The nail plate may become thickened, brittle, and distorted as the fungal organism invades the keratin structure. Toenails are particularly susceptible because they are frequently exposed to the warm, moist, and dark environments created by shoes and socks. Poor foot hygiene and conditions like athlete’s foot or peripheral vascular disease increase the risk for these infections. Distinguishing this cause from a hematoma involves noting that the discoloration usually begins at the edge of the nail and is accompanied by a change in nail texture.
Systemic Conditions and Natural Pigmentation
Darkening of the toenail can occur due to internal physiological processes or systemic conditions unrelated to trauma or infection. One such phenomenon is longitudinal melanonychia, which presents as a brown or black vertical band running the length of the nail. This banding is caused by active melanin production from melanocyte cells located in the nail matrix.
This pigmentation is a normal variant in many individuals, particularly those with darker skin tones, where it can affect multiple nails and is considered benign. Melanonychia can also be triggered by certain medications, such as chemotherapy drugs or minocycline, which stimulate melanin production. Underlying medical issues like Addison’s disease or chronic kidney disease can also cause nail discoloration, often affecting multiple nails simultaneously.
Identifying Serious Symptoms and Seeking Treatment
While most dark toenails are due to benign causes like bruising or fungus, a rare but serious concern is subungual melanoma, a form of skin cancer. Differentiating a bruise or benign pigmentation from this malignancy requires attention to specific visual cues. A dark spot or streak that appears without any history of trauma and rapidly changes in size or shape should prompt immediate medical evaluation.

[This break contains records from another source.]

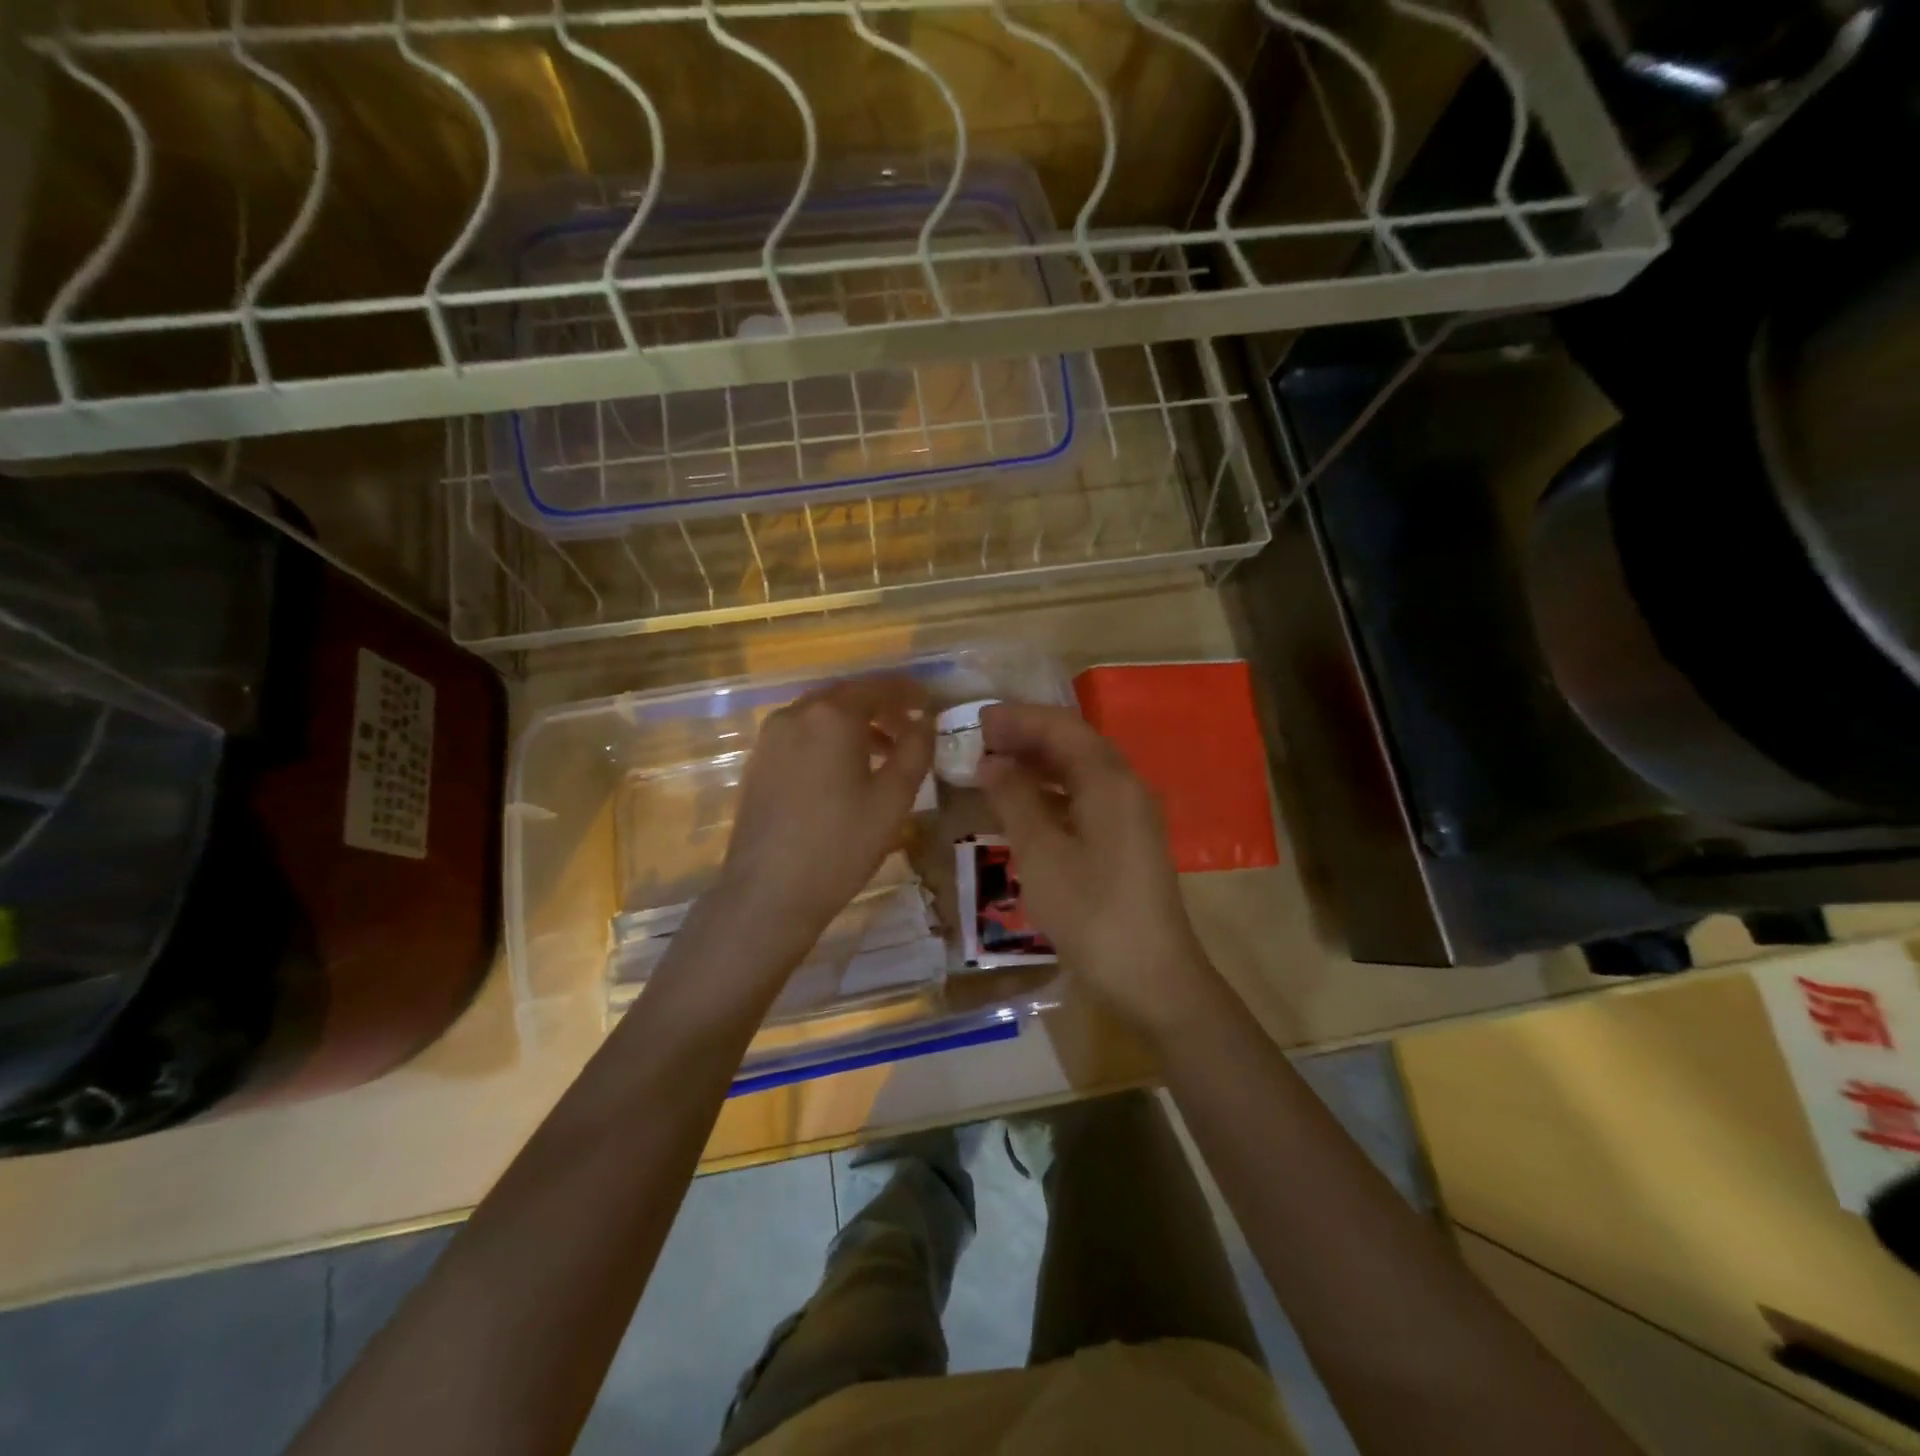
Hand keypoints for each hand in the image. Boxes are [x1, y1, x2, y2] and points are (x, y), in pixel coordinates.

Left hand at [714, 675, 933, 964]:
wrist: (768, 892)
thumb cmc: (841, 844)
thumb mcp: (893, 798)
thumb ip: (915, 750)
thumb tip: (924, 720)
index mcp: (832, 715)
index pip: (877, 687)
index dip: (907, 691)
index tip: (929, 702)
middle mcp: (796, 714)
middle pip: (846, 696)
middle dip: (881, 706)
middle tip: (909, 727)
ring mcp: (771, 738)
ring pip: (821, 716)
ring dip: (855, 724)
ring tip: (883, 753)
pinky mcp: (758, 762)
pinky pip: (801, 735)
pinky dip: (828, 739)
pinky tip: (844, 771)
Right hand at [976, 702, 1213, 1036]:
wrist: (1152, 977)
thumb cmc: (1091, 912)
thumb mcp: (1041, 854)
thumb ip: (1014, 799)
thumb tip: (991, 762)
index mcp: (1110, 781)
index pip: (1061, 728)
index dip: (1018, 719)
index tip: (976, 720)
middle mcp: (1126, 787)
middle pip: (1074, 744)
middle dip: (1027, 737)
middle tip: (980, 739)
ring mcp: (1131, 815)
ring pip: (1081, 771)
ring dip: (1039, 763)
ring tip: (995, 765)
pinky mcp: (1128, 840)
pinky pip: (1086, 797)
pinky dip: (1053, 792)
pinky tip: (1025, 805)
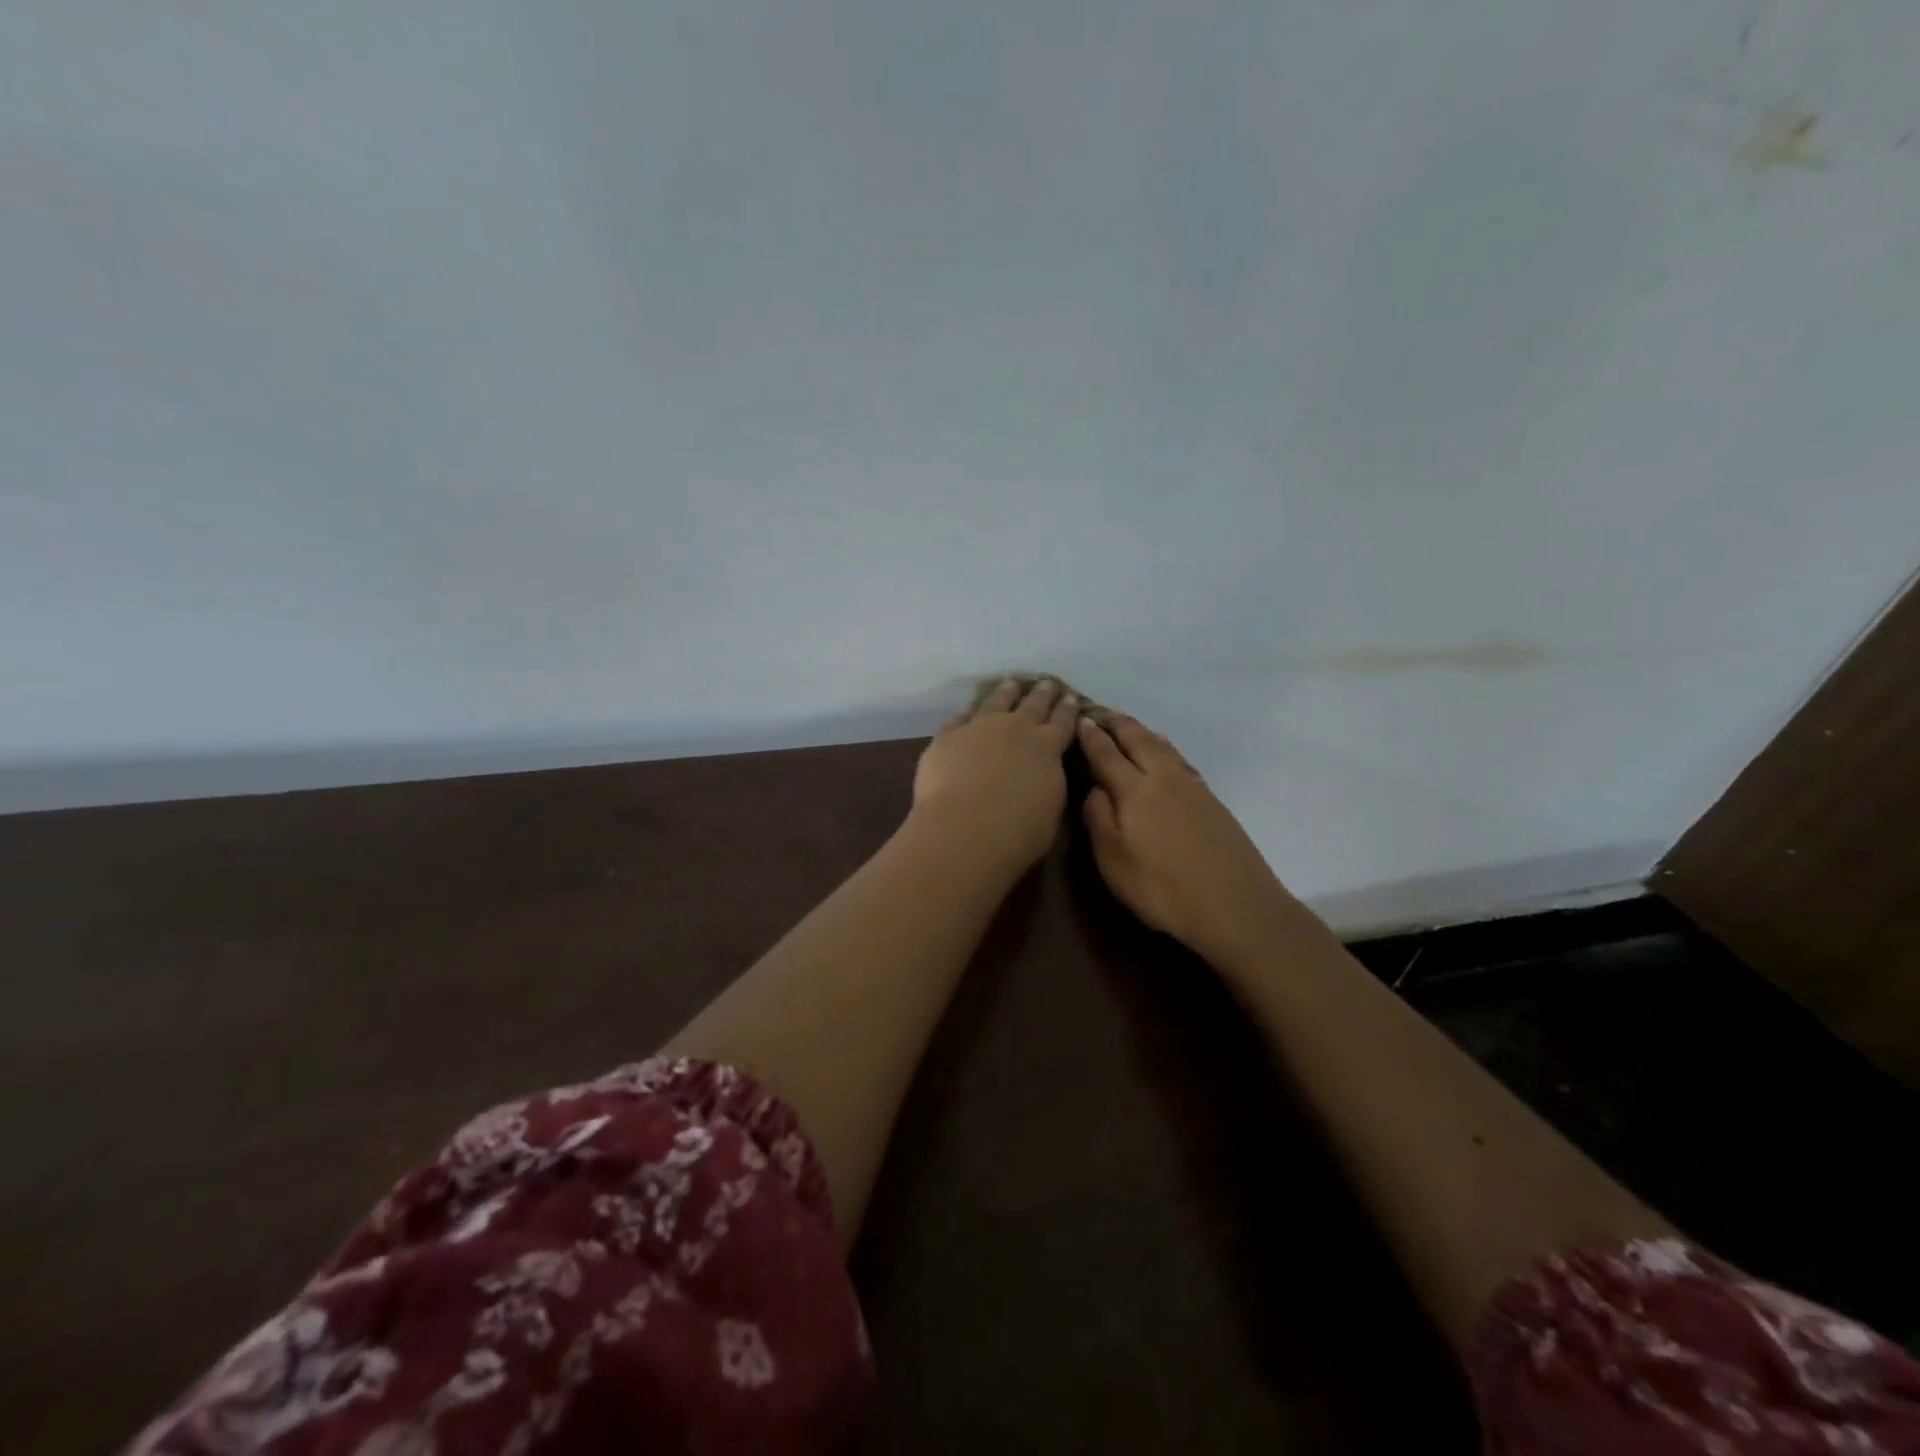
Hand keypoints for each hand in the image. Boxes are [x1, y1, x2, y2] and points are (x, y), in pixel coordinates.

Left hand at [912, 678, 1079, 870]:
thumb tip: (1045, 771)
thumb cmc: (1019, 831)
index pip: (1062, 722)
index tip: (1071, 697)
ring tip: (1011, 683)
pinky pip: (960, 718)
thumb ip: (1049, 782)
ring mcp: (979, 727)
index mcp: (1047, 747)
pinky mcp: (948, 736)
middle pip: (1033, 704)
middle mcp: (1016, 728)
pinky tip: (968, 712)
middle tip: (1047, 682)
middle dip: (1042, 693)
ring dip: (1007, 691)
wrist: (966, 828)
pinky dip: (968, 713)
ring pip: (996, 701)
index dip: (1068, 709)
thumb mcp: (1051, 808)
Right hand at [1077, 712, 1296, 965]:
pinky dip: (1163, 748)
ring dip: (1142, 732)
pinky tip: (1165, 757)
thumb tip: (1094, 788)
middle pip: (1139, 739)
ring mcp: (1193, 787)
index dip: (1091, 736)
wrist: (1236, 907)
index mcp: (1135, 790)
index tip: (1079, 719)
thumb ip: (1098, 818)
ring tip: (1129, 727)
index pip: (1106, 753)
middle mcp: (1164, 778)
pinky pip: (1179, 759)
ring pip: (1163, 746)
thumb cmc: (1163, 889)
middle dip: (1118, 724)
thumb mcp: (1113, 861)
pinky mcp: (1213, 800)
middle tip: (1100, 713)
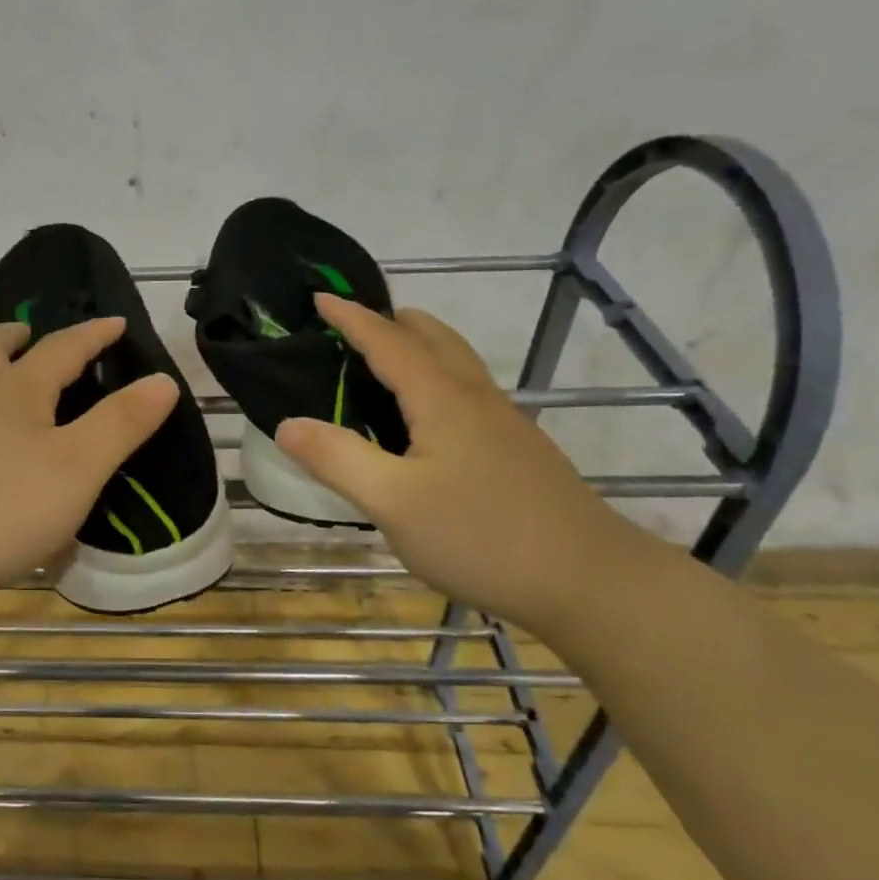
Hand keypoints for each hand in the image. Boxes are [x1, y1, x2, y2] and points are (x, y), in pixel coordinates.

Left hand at [0, 317, 178, 601]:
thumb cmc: (3, 505)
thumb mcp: (78, 466)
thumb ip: (121, 423)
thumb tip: (162, 379)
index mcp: (16, 390)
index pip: (62, 347)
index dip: (93, 334)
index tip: (116, 323)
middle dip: (17, 337)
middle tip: (32, 335)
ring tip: (23, 395)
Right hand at [275, 293, 674, 631]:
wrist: (590, 582)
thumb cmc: (481, 535)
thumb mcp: (392, 502)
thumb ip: (337, 459)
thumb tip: (287, 423)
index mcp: (442, 400)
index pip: (388, 342)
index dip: (352, 318)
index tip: (320, 297)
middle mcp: (475, 400)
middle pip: (435, 340)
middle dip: (394, 321)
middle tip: (358, 322)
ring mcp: (504, 426)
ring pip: (457, 365)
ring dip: (420, 347)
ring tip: (389, 359)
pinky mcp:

One important sign to look for is Hutchinson’s sign, which is the spread of the dark pigment from the nail bed onto the skin surrounding the nail, specifically the cuticle or nail folds. Unlike a hematoma, which grows out with the nail over time, a malignant dark streak often has irregular borders, varies in color, and widens proximally. If a dark streak is wider than three millimeters or affects only a single nail, especially the big toe, consultation with a dermatologist or podiatrist is warranted for an accurate diagnosis.